# GOAL OF THE EXERCISE
Write a continuation of the passage about Sigl's solo album and band, starting right after its last sentence.

# EXCERPT
Sigl's first solo CD, Habe die Ehre, came out in 2010.

His band is made up of Willie Duncan (lead guitar, lap steel guitar, mandolin, vocals), Dieter Radig (percussion, vocals), Wolfgang Götz (keyboards, accordion, vocals) and beginning in 2015 Robert Gorzawsky on the drums. The band's sound is quite different from the Spider Murphy Gang's, with baritone guitars and bass guitars being heard only sporadically (even Sigl himself often plays baritone guitar rather than bass). The music has been described as a "colourful mixture of boogie-woogie – Western swing – blues – rock and roll – ska – chanson and old Schlagers.

# STUDY MATERIAL
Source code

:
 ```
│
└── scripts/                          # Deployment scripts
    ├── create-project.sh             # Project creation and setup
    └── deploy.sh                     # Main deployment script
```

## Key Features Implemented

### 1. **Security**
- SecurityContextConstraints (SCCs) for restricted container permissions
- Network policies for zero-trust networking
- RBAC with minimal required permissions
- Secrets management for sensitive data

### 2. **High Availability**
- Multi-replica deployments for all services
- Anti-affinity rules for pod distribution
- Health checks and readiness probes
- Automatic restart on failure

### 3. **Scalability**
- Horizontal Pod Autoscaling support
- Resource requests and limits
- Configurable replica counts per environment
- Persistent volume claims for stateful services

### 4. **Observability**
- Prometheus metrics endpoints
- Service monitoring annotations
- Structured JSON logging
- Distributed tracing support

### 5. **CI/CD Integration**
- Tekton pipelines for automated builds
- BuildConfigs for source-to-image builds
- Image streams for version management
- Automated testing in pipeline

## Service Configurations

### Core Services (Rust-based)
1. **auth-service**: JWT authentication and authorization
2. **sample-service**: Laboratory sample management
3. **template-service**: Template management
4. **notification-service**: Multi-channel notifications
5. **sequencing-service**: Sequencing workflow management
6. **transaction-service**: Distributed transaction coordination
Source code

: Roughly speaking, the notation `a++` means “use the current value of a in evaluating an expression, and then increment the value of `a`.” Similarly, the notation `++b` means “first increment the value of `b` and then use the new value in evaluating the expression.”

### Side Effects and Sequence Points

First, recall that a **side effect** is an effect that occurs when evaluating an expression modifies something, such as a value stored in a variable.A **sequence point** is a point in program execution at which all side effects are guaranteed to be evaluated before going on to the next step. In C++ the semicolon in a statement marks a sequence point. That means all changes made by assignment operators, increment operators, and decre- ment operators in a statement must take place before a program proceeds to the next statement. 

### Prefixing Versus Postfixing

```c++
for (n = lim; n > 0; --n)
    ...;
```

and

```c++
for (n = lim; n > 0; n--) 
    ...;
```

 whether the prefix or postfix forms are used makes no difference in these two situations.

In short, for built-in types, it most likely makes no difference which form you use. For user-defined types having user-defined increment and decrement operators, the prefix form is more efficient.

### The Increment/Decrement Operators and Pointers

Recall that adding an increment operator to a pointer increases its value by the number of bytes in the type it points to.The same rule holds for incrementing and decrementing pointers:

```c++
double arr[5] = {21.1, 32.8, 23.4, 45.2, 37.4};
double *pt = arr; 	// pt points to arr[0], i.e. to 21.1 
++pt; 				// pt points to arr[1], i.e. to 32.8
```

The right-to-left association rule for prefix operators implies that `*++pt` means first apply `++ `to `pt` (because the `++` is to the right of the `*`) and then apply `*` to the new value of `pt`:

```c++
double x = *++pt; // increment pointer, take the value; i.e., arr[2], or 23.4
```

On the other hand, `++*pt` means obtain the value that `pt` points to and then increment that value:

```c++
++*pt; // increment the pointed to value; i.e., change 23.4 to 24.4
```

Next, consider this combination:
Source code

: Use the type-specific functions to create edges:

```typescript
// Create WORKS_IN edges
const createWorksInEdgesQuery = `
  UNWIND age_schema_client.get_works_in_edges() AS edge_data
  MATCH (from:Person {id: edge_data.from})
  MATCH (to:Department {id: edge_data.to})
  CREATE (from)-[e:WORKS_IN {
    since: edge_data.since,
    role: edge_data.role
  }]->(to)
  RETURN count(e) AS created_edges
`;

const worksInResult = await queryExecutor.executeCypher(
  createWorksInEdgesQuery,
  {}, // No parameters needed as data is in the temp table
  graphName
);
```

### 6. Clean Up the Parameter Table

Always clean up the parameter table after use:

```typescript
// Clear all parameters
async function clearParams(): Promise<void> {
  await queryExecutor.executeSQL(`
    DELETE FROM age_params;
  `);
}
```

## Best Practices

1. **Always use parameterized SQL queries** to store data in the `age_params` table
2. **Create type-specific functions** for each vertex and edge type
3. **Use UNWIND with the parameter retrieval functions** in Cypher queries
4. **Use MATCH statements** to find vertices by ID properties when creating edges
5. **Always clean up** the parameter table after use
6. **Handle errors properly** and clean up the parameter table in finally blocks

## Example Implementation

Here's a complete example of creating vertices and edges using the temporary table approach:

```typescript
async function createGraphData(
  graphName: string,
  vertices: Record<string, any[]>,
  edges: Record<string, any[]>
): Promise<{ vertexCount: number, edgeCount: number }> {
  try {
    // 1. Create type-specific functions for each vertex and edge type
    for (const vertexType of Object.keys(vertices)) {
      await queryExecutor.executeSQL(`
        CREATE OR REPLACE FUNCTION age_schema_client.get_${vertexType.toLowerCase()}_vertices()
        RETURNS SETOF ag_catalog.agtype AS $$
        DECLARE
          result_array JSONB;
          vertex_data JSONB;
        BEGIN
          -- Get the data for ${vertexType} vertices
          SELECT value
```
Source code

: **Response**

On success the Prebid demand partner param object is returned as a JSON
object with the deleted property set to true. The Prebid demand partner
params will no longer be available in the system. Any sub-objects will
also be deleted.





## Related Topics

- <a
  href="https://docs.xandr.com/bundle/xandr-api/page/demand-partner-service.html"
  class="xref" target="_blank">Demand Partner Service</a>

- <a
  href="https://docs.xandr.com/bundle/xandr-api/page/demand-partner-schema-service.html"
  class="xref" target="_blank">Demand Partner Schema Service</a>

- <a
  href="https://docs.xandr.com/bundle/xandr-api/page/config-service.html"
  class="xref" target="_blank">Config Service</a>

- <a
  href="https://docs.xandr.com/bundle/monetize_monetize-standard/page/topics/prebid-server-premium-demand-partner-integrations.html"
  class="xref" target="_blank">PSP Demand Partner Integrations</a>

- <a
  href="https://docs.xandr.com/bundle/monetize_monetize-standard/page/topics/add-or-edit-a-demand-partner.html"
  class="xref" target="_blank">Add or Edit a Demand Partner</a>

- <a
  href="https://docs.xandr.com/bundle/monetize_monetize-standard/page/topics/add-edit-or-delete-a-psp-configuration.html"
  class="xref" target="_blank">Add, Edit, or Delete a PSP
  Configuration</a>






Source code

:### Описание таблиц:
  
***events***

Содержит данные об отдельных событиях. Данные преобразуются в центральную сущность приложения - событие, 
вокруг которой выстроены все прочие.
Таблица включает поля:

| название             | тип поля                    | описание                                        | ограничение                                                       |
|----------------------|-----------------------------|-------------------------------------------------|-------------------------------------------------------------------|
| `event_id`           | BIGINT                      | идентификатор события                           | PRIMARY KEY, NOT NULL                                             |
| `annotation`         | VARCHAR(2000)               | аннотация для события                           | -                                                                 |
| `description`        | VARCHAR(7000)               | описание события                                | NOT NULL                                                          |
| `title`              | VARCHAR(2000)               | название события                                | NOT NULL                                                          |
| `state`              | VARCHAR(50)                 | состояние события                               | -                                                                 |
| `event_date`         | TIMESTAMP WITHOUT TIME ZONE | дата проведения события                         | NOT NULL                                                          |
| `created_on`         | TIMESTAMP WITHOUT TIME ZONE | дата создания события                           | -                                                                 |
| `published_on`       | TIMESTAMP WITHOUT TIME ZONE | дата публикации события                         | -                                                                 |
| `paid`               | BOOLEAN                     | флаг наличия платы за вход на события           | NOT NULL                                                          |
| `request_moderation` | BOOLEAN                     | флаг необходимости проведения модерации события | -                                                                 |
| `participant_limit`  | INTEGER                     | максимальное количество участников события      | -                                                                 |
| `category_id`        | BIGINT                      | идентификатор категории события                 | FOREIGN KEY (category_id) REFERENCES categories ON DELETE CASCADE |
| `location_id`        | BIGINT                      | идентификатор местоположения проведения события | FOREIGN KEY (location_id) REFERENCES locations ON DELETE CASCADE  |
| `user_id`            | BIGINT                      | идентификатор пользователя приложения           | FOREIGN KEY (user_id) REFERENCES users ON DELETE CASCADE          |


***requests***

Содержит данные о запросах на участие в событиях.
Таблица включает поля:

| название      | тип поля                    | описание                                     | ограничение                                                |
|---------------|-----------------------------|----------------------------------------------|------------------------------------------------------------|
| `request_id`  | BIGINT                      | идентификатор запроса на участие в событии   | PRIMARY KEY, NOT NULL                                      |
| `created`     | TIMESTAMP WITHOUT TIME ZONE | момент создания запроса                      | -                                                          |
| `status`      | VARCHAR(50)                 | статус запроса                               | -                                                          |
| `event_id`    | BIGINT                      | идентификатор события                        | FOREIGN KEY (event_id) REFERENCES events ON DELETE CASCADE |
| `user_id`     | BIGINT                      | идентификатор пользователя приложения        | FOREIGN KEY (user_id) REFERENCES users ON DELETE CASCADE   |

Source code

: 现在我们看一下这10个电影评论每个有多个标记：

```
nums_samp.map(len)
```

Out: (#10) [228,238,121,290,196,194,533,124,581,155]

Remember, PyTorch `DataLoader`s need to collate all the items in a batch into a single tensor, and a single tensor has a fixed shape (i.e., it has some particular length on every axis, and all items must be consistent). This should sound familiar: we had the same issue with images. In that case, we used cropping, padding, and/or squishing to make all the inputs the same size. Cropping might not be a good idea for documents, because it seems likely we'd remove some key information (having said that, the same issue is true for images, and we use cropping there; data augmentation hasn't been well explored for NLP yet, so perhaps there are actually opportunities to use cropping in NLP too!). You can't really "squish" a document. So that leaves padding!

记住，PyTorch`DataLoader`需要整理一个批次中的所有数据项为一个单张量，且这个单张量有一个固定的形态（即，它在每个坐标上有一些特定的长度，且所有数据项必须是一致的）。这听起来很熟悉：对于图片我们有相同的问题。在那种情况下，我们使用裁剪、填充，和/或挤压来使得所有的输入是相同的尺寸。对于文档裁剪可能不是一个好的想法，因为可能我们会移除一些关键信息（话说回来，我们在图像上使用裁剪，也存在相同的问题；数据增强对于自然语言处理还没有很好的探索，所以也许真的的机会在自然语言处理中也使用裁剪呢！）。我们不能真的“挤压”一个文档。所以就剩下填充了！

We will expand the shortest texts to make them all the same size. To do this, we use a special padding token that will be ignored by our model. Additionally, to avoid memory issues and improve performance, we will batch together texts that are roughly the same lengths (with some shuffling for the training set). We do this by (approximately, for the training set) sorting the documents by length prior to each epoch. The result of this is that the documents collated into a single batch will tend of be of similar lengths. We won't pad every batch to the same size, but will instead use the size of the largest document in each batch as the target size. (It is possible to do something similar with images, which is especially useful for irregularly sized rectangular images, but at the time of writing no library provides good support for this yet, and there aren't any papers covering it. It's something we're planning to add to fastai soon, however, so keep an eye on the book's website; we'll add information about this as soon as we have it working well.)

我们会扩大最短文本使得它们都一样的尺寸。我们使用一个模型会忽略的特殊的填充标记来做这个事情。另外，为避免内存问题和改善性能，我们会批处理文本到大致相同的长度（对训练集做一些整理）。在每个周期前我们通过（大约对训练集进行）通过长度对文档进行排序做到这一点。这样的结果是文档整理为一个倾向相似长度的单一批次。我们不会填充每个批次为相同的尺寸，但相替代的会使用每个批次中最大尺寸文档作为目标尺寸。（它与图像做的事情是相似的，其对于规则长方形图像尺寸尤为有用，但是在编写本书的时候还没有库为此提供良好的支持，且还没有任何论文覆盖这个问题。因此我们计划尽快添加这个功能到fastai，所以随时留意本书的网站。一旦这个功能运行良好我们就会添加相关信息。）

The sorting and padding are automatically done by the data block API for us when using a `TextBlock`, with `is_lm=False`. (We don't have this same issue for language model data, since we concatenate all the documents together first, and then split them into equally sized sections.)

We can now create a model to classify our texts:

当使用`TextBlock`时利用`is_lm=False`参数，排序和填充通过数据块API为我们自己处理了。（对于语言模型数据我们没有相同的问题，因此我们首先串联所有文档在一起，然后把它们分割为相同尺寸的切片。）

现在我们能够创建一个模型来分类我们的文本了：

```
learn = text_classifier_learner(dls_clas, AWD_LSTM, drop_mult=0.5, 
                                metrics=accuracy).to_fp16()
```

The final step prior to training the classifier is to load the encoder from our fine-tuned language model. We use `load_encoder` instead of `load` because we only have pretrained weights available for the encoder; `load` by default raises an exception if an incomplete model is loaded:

# ANSWER FOR THE TASK
Günther Sigl & Band have played at, among other venues, the "Lustspielhaus München", the "Dehnberger Hof Theater", the Stadttheater Landsberg and the "NUTS Kulturfabrik Traunstein".

==Personal life==
In his private life, Sigl is interested in Impressionist and Expressionist painting, and is also passionate about playing the ukulele.

Sigl has two children, Philipp (b. 1982) and Anna (b. 1984) as well as a grandson named Paul (b. 2020).

On 1 September 2023, at the age of 76, he married his longtime girlfriend Doris (née Furtmair).